Quick Start

Launch a localized cluster and run your first distributed training simulation in under 5 minutes.

Prerequisites

Before starting, ensure you have the following installed:

Docker and Docker Compose
Rust 1.75+ (only required for local development)
Python 3.9+ (for training script integration)

1. Launch the Cluster

The fastest way to get started is using Docker Compose. This command spins up a central Coordinator, four simulated Workers, and the Web Dashboard.

# Clone the repository
git clone https://github.com/syrilj/Strata.git
cd Strata

# Start the services
docker-compose up --build

Once the containers are running:

Dashboard: View real-time cluster state at http://localhost:3000
Coordinator API: REST endpoints available at http://localhost:8080
gRPC Interface: Workers connect via localhost:50051

2. Run Your First Training Job

You can initiate a training task directly through the Dashboard UI or by using the REST API. A task instructs the coordinator to assign shards and synchronize barriers across the worker pool.

Via REST API

curl -X POST http://localhost:8080/api/tasks \
  -H "Content-Type: application/json" \
  -d '{
    "name": "Quickstart-Simulation",
    "type": "training",
    "dataset_id": "imagenet-mock",
    "worker_count": 4,
    "config": {
      "epochs": 10,
      "batch_size": 32
    }
  }'

What Happens Next:

Shard Assignment: The data-shard crate uses consistent hashing to assign dataset segments to the 4 workers.
Barrier Sync: Workers will hit a synchronization barrier at the end of each simulated epoch.
Checkpointing: The coordinator triggers a state save, visible in the "Checkpoints" tab of the dashboard.

3. Integrate with Python

To use Strata in your own training scripts, use the dtruntime Python bindings.
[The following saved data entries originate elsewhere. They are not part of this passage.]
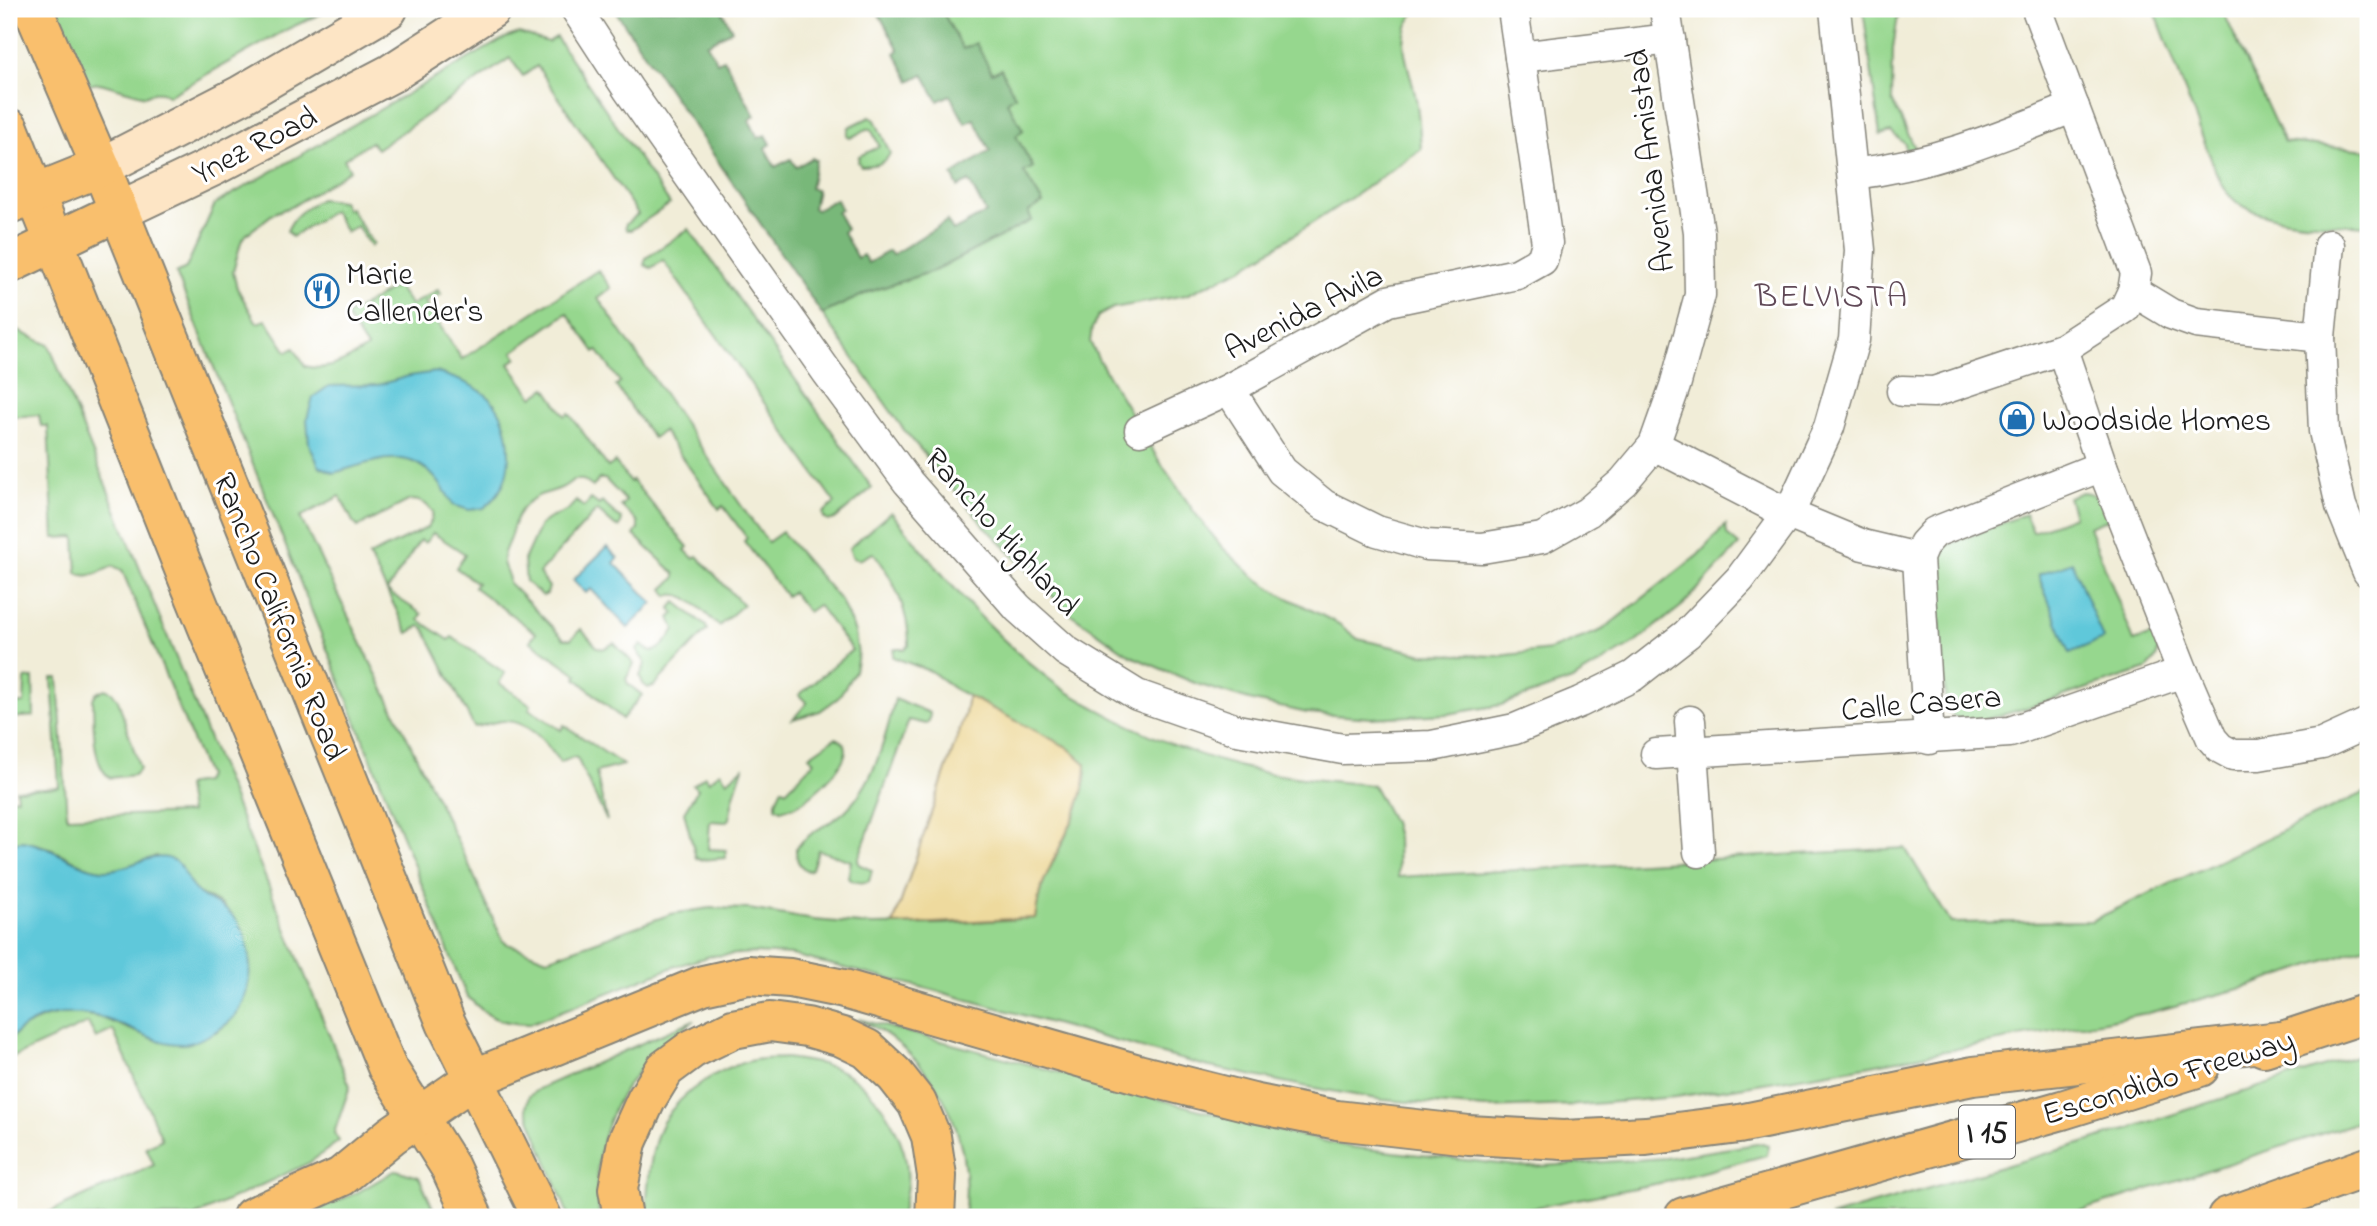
<svg xmlns="http://www.w3.org/2000/svg" width="2377" height="1226" font-family="'Indie Flower',sans-serif">
	<style>
		.green { fill: #96d78e; stroke: #597a55; stroke-width: 2 }
		.forest { fill: #78b879; stroke: #4a6a4a; stroke-width: 2 }
		.sand { fill: #eeda9e; stroke: #857b5d; stroke-width: 2 }
		.water { fill: #5fc8da; stroke: #3e727b; stroke-width: 2 }
		.lines { fill: none; stroke-linecap: round; stroke-linejoin: round }
		.street-casing { stroke: #86847a; stroke-width: 33 }
		.secondary-casing { stroke: #86847a; stroke-width: 42 }
		.primary-casing { stroke: #86847a; stroke-width: 42 }
		.highway-casing { stroke: #86847a; stroke-width: 42 }
		.street { stroke: #fff; stroke-width: 30 }
		.secondary { stroke: #fde5c5; stroke-width: 38 }
		.primary { stroke: #f9bf6d; stroke-width: 38 }
		.highway { stroke: #f9bf6d; stroke-width: 38 }
		.labels { text-anchor: middle; stroke-width: 6; stroke-linejoin: round; paint-order: stroke }
		.shield { fill: #fff; stroke: #606060; stroke-width: 2 }
		.shield-label { font-size: 30px; font-weight: bold; fill: #1c1c1c }
		.street-label { font-size: 32px; fill: #1c1c1c; stroke: #fff }
		.poi-label { font-size: 32px; fill: #1c1c1c; stroke: #fff; text-anchor: start }
		.neighbourhood-label { font-size: 33px; letter-spacing: 2px; fill: #614a58; stroke: #fff }
	</style>
	<rect width="100%" height="100%" fill="#fff"/>
	<filter id="ink" filterUnits="userSpaceOnUse"><feTurbulence type="fractalNoise" baseFrequency=".0143" numOctaves="2"/><feDisplacementMap in="SourceGraphic" scale="14" xChannelSelector="R" yChannelSelector="G"/><feConvolveMatrix kernelMatrix="1 2 1 2 8 2 1 2 1" color-interpolation-filters="sRGB"/></filter>
	<filter id="wash" filterUnits="userSpaceOnUse"><feTurbulence type="fractalNoise" baseFrequency=".00686" numOctaves="4" result="noise"/><feDisplacementMap in="SourceGraphic" scale="28" xChannelSelector="R" yChannelSelector="G"/><feGaussianBlur stdDeviation="1.57" result="paint"/><feColorMatrix in="noise" values="0 0 0 0 0 0 0 0 0 0 0 0 0 0 0 0 0 1.4 0 .05"/><feComposite in="paint" operator="in"/></filter>
	<g filter="url(#wash)">
		<rect width="100%" height="100%" fill="#f1edd8"/>
		<g class="green">
			<path d="M55,9h276l-43,20 -120,67c-8,-7 -14,-4 -23,0l-45,-13 -13,2z"/>
			<path d="M941,9h476c-25,32 -7,55 -1,90 3,16 4,33 5,50l-64,45 -114,74 -57,27 -73,13 -15,8 -6,12 -2,14 9,18 59,99 37,54 27,34 31,29 27,18 59,30 19,15 66,15 75,2 51,-6 52,-20 96,-75 28,-30 1,10 12,10 -56,60 -47,37 -64,38 -71,25 -53,9 -77,4 -64,-5 -58,-13 -52,-16 -66,-28 -63,-44 -87,-90 -77,-92 -82,-116 47,-22 67,-22 96,-50 -4,-8 -4,-40 9,-5 -18,-32 8,-5 -17,-28 9,-6 -52,-46z"/>
			<path d="M1863,9h36l-6,39 -1,53 25,51 -11,3 -1,-11 -14,-12 -11,3z"/>
			<path d="M2154,9h68l62,133 84,8v76c-40,-3 -108,0 -138,-30 -6,-6 -10,-16 -14,-24z"/>
			<path d="M519,33l29,9 8,-5 114,167 -39,26h-4l-2,-3 1,-3 12,-10 -101,-148 -14,10 -13,-18 -133,91 -6,-7 -27,17 6,11 -57,36 -19,7 -27,21 -6,8 -8,30 4,16 20,35 9,-3 21,32 7,-4 11,18c22,7 44,-7 62,-18l-21,-32 51,-30 14,19 27,-15 3,4 -16,9 37,56 136,-89 13,18 -13,10 149,216 21,28 14,-10 59,69 14,31 3,23 -3,16 -17,27 -18,13 -27,8 14,-16 -8,-8 53,-45 -34,-45 -10,7 -16,-20 -6,4 -42,-55 3,-3 -24,-32 -4,3 -56,-78 -10,7 -37,-52 4,-4 -23,-32 -2,2 -28,-39 -54,39 4,6 -8,6 24,33 13,-9 19,28 4,-3 39,54 7,-5 15,20 2,-2 56,67 -3,3 8,8 4,-2 46,49 -24,21c-13,-11 -33,-37 -51,-30l-5,-7 12,-11v-4l-41,-39 4,-6v-7l-17,-16 5,-5 -21,-22h-6l-6,8 -10,-7h-10c-8,7 -13,9 -23,12 -26,6 -34,22 -40,46 -2,6 -7,14 -7,20 -1,10 7,15 6,25l55,56h7l10,-10 16,18 6,2 11,-6 20,21 -8,15 2,5 14,11 -20,24 -46,-41 2,-3 -48,-34 6,-8 -62,-46 3,-4 -21,-15 9,-14 -32,-21 -8,10 -5,-3 -33,51 35,23 -3,6 30,20 3,-3 53,36 -6,10 32,22 -2,4 32,21 3,-5 59,40 -27,7 11,49 -30,-63 -4,-1 -13,6c-13,-20 -32,-44 -58,-42 -10,1 -19,5 -28,6l-50,-99 -4,-2 -12,7 -39,-77 58,-28 4,-7 2,-9c-7,-9 -12,-12 -23,-12l-52,27 -5,-5 -13,-26 -40,21 169,348 34,76 5,3 39,15 124,-45 39,-6 39,1 65,11 58,5 70,-1 93,-6c2,-11 4,-22 7,-32 16,-39 44,-79 44,-122l-19,-17 -111,-57 -24,-18 -39,-15 1,-8h11l4,-4c0,-33 -15,-66 -35,-92 -9,2 -11,9 -21,5l-4,-10 42,-36c50,62 101,125 166,173 12,9 27,16 41,24 52,29 105,50 164,63 36,7 74,9 111,13l20,37 4,15 1,40 507,-29 46,75 140,-2 277,-130v155l-118,40 -98,26 -286,54 -121,20 -69,11 -96,8 -95,3 -102,-8 -80,-14 -98,-20 -272,-76 -141,-35 -39,-2 -42,3 -35,10 -147,58c-32,-1 -41,-6 -63,-29l-290,-722 10,-5 29,-64 288,-165z"/>
			<path d="M870,117l5,3 15,33c-5,13 -17,12 -29,13l-3,-4 1,-6 18,-8 2,-3 -8,-16h-4l-17,9 -3,-2 2,-9z"/>
			<path d="M320,199l22,2 5,9 3,-2 23,36 -3,2 -13,-20 -11,6 -13,-21 -41,26 -5,-6c7,-17 18,-22 33,-32z"/>
			<path d="M689,229l183,259 -37,31 -7,2 -4,-3 -1,-5 12,-10 -172,-243 -12,8 -7,-3 2,-7z"/>
			<path d="M9,327l40,18 301,741 -16,47 5,8 -30,22 -116,54h-154l115,-52 -8,-18 16,-8 -49,-109 -17,8 -8,-15 -79,36v-19l14,-13 23,-10 27,-5 29,6 57,23 57,-9 12,-9 9,-10 11,-34 1,-21 -4,-19 -23,-34 -26,-13 -40,-36c-18,8 -39,17 -59,14 -7,-1 -14,-5 -20,-8 -23,-12 -42,-23 -68,-19v-44l8,-1 -1,-8 43,-3 -7,-109h6l9,139 123,-4 -4,-26 4,-3 14,-2 3,-6 -85,-206 -9,-4c-11,5 -24,14 -36,7l-2,-36 -21,1 -6,-112h-7l-2,-11 -30,2z"/>
			<path d="M2082,492c15,1 19,9 27,21l-2,7 -18,7 45,114 21,-7c5,16 5,23 -8,35l-124,40 -50,14 -12,-1 -15,-13 -11,-154 12,-10 78,-31 8,18 41,-16 -6,-19z"/>
			<path d="M591,499l8,6 3,-3 20,18 -2,7 -5,-1 -18,-16 -58,63 10,14 -2,7 -4,2 -17,-14 -2,-22 16,-35 8,-6 20,-9 8,-9 8,6z"/>
			<path d="M676,602l30,24 1,4 -53,56 -6,2 -5,-4 -3,-8c9,-19 4,-11 -3,-26l4,-5c4,2 7,6 11,6 8,1 20,-16 23,-22l-5,-11 4,-4 -4,-5z"/>
			<path d="M33,678l1,38 -25,2v-14l15,-1 1,-24z"/>
			<path d="M105,689l7,3 6,8 22,69 -6,6 -24,3c-19,-14 -16,-57 -17,-79l3,-6z"/>
			<path d="M895,699l35,14 -1,9 -3,2 -17,-4 -51,140 1,4 13,6 -3,11c-6,3 -17,1 -21,-3l3,-17 -33,-11 -6,19 -4,2c-11,-6 -12,-13 -12,-23 16,-19 32,-22 48,-36 31,-29 41,-73 51,-113z"/>
			<path d="M835,738c35,9 -24,61 -38,67 -4,3 -11,3 -16,5l-5,-3v-6l6,-13 4,3 28,-29 -5,-6z"/>
			<path d="M743,768l-9,27 -5,24 -4,3 -15,-1 -2,28 18,1 -1,8 -25,2 -4,-2 -12,-46 14,-23 -5,-4 12,-9 4,5 11,-9 7,9z"/>
			<path d="M858,1019l410,109 81,19 178,20 139,-9 97,-15 6,3 -2,9 -102,27 -179,35h-522c9,-70 -16,-136 -74,-180 -9,-7 -22,-12 -32,-18z"/>
			<path d="M694,1020c-50,43 -83,69 -95,138 -4,19 0,40 0,59h-30l-43,-109 3,-12 11,-8z"/>
			<path d="M2368,1052v67l-307,98h-231l260,-76z"/>
			<path d="M786,1058c23,3 48,6 67,20 32,23 58,68 54,107 -1,11 -4,22 -6,32h-255c1,-25 4,-73 17,-95 19,-31 56,-55 91,-62 11,-2 22,-1 32,-2z"/>
			<path d="M396,1170l23,7 18,40h-136l57,-25z"/>
		</g>
		<path class="forest" d="M614,9h107l11,21 -25,14 10,18 7,-3 31,57 -6,4 9,18 8,-3 5,9 -6,4 10,19 16,-8 5,8 16,-9 4,2 -6,28 7,2 -4,18 3,2 20,-11 5,10 -4,3 9,17 -3,3 14,26 6,-3 5,8 21,-12 3,4 55,-34 6,10 33,-18 -17,-32 -11,6 -6,-12 38,-24 -16,-32 -9,4 -15,-28 -12,6 -15,-27 -13,7 -15,-28 4,-3 -23,-41h65l22,40 13,-6 16,30 9,-4 14,27 -8,6 16,28 -7,6 17,31 -9,5 19,31 -15,9 4,8 -96,50 -67,22 -47,22z"/>
		<path class="sand" d="M968,696l99,51 19,17c0,43 -29,83 -44,122 -4,10 -5,22 -7,32l-142,7 72,-211z"/>
		<g class="water">
			<path d="M436,372c18,6 35,11 50,23 25,19 30,71 13,97 -4,6 -10,11 -15,16l-15,2 -16,-5c-32,-61 -61,-50 -119,-32l-15,-7 -10,-22 -2,-25 6,-22 16,-11 49,-1 31,-9z"/>
			<path d="M607,547l11,11 -4,5 39,40 -25,25 -37,-39 -5,4 -13,-13z"/>
			<path d="M2072,562l31,77 -33,14 -32,-78z"/>
			<path d="M22,841c30,4 59,30 85,29 23,0 49,-23 71,-7 7,6 9,20 17,27 14,14 29,13 42,31 18,24 16,68 0,92 -6,9 -15,15 -24,20 -9,5 -20,11 -30,11 -29,1 -54,-19 -81,-26 -16,-5 -31,-5 -47,-3 -18,3 -34,12 -46,25v-197z"/>
		</g>
	</g>
	<g filter="url(#ink)">
		<g class="lines">
			<defs>
				<g id="street">
					<path d="M576,9l52,80 199,283 81,110 110,126 48,43 71,44 100,35 106,19 89,-3 83,-17 65,-27 53,-26 54,-42 53,-55 50,-68 39,-84 25,-87 6,-90 -25,-241"/>
					<path d="M1520,57l150,-18"/>
					<path d="M1853,174c82,-10 146,-37 221,-67"/>
					<path d="M2329,245l-9,92 4,94 17,75 27,66"/>
					<path d="M2133,291l38,23 25,9 124,14"/>
					<path d="M2062,349l40,117 81,206 29,67 8,9 13,7h26l63,-11 46,-21"/>
					<path d="M1229,389l53,82 42,34 53,26 49,14 56,3 60,-10 46,-26 35,-30 31,-37 21,-59 25,-91 -1,-63 -34,-223"/>
					<path d="M1902,391l32,1 128,-43 63,-41 8,-17 3,-18 -99,-264"/>
					<path d="M1140,430l89,-41 159,-88 129,-27 25,-14 5,-17 -34,-234"/>
					<path d="M1654,445l134,69 75,31 55,13"/>
					<path d="M1690,721l9,131"/>
					<path d="M1929,739l-11,-181 6,-14 11,-12 167,-66"/>
					<path d="M1656,754l354,-22 173,-60"/>
				</g>
				<g id="secondary">
					<path d="M101,167l140,-72 147,-86"/>
					<path d="M117,212l99,-47 176,-92 99,-64"/>
				</g>
				<g id="primary">
					<path d="M33,9l68,158 345,856 96,194"/>
					<path d="M9,128l181,456 197,483 63,100 23,50"/>
					<path d="M9,204l92,-37"/>
					<path d="M9,264l108,-52"/>
				</g>
				<g id="highway">
					<path d="M2264,1047l104,-34"/>
					<path d="M252,1217l89,-40 51,-42 81,-56 230,-94 45,-10 42,3 54,11 294,85 115,29 84,17 132,15 94,5 83,-4 93,-12 234,-48 316,-36"/>
					<path d="M623,1217l-5,-28 9,-47 19,-42 19,-31 27,-20 41,-20 37,-7 37,5 35,10 25,12 28,26 22,28 14,33 6,40 -2,41"/>
					<path d="M1684,1217l378,-107 138,-43"/>
					<path d="M2227,1217l141,-50"/>
				</g>
			</defs>
			<use href="#street" class="street-casing"/>
			<use href="#secondary" class="secondary-casing"/>
			<use href="#primary" class="primary-casing"/>
			<use href="#highway" class="highway-casing"/>
			<use href="#street" class="street"/>
			<use href="#secondary" class="secondary"/>
			<use href="#primary" class="primary"/>
			<use href="#highway" class="highway"/>
		</g>
	</g>
	<defs>
		<symbol id="restaurant-ring" viewBox="-11 -11 22 22"><circle r="9.5" fill="#fff" stroke="#1f6fb2" stroke-width="1.5"/><path d="M-5-6h1v4h1v-4h1v4h1v-4h1v5L-1.5 .5V6h-2V.5L-5-1ZM5-6V6H3V1.5H1.5Q1.5-4 5-6Z" fill="#1f6fb2"/></symbol>
		<symbol id="shop-ring" viewBox="-11 -11 22 22"><circle r="9.5" fill="#fff" stroke="#1f6fb2" stroke-width="1.5"/><path d="M-5-2.5h2.3a2.7 3.5 0 0 1 5.4 0H5L5.5 6h-11ZM-1.5-2.5h3a1.5 2.3 0 0 0-3 0Z" fill="#1f6fb2"/></symbol>
	</defs>
	<g fill-rule="evenodd">
		<use href="#restaurant-ring" x="303" y="272" width="38" height="38"/>
		<use href="#shop-ring" x="1998" y="400" width="38" height="38"/>
	</g>
	<g class="labels">
		<rect class="shield" x="1959" y="1105.5" width="56" height="53" rx="5"/>
		<g class="shield-label">
			<text x="1987" y="1142">I 15</text>
		</g>
		<g class="street-label">
			<text transform="translate(254 144) rotate(-27)" y="11">Ynez Road</text>
			<text transform="translate(1649 161) rotate(-97)" y="11">Avenida Amistad</text>
			<text transform="translate(1303 311) rotate(-27)" y="11">Avenida Avila</text>
			<text transform="translate(1003 531) rotate(48)" y="11">Rancho Highland</text>
			<text transform="translate(281 616) rotate(68)" y="11">Rancho California Road</text>
			<text transform="translate(1921 702) rotate(-5)" y="11">Calle Casera</text>
			<text transform="translate(2168 1076) rotate(-17)" y="11">Escondido Freeway</text>
		</g>
		<g class="poi-label">
			<text x="346" y="284">Marie<tspan x="346" dy="37">Callender's</tspan></text>
			<text x="2042" y="430">Woodside Homes</text>
		</g>
		<g class="neighbourhood-label">
			<text x="1832" y="306">BELVISTA</text>
		</g>
	</g>
	<rect width="2377" height="1226" fill="none" stroke="#fff" stroke-width="35"/>
</svg>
This allows your Python training loop to interact with the high-performance Rust core.

from dtruntime import TrainingOrchestrator, CheckpointManager

# Initialize the orchestrator (connects to Rust coordinator)
orchestrator = TrainingOrchestrator(coordinator_url="localhost:50051")

# Register this worker
worker_info = orchestrator.register_worker(worker_id="worker-01")

# Get assigned data shards for the current epoch
shards = orchestrator.get_shards(dataset_id="my_dataset", epoch=0)

for shard in shards:
    print(f"Processing shard {shard.id} from {shard.start_index} to {shard.end_index}")
    
    # ... Your training loop here ...
    
    # Synchronize with other workers
    orchestrator.wait_at_barrier("epoch_sync", timeout_seconds=30)

# Save a checkpoint via the high-performance Rust backend
ckpt = CheckpointManager(storage_path="s3://my-bucket/checkpoints")
ckpt.save(model_state_bytes, step=1000, epoch=1)

4. Development Mode (Optional)

If you want to run the coordinator locally for debugging without Docker:

# Start the coordinator service
cargo run -p coordinator

# In a separate terminal, start the dashboard
cd dashboard
npm install
npm run dev

Environment Configuration

The runtime behavior can be customized via a .env file. Copy the example to get started:

cp .env.example .env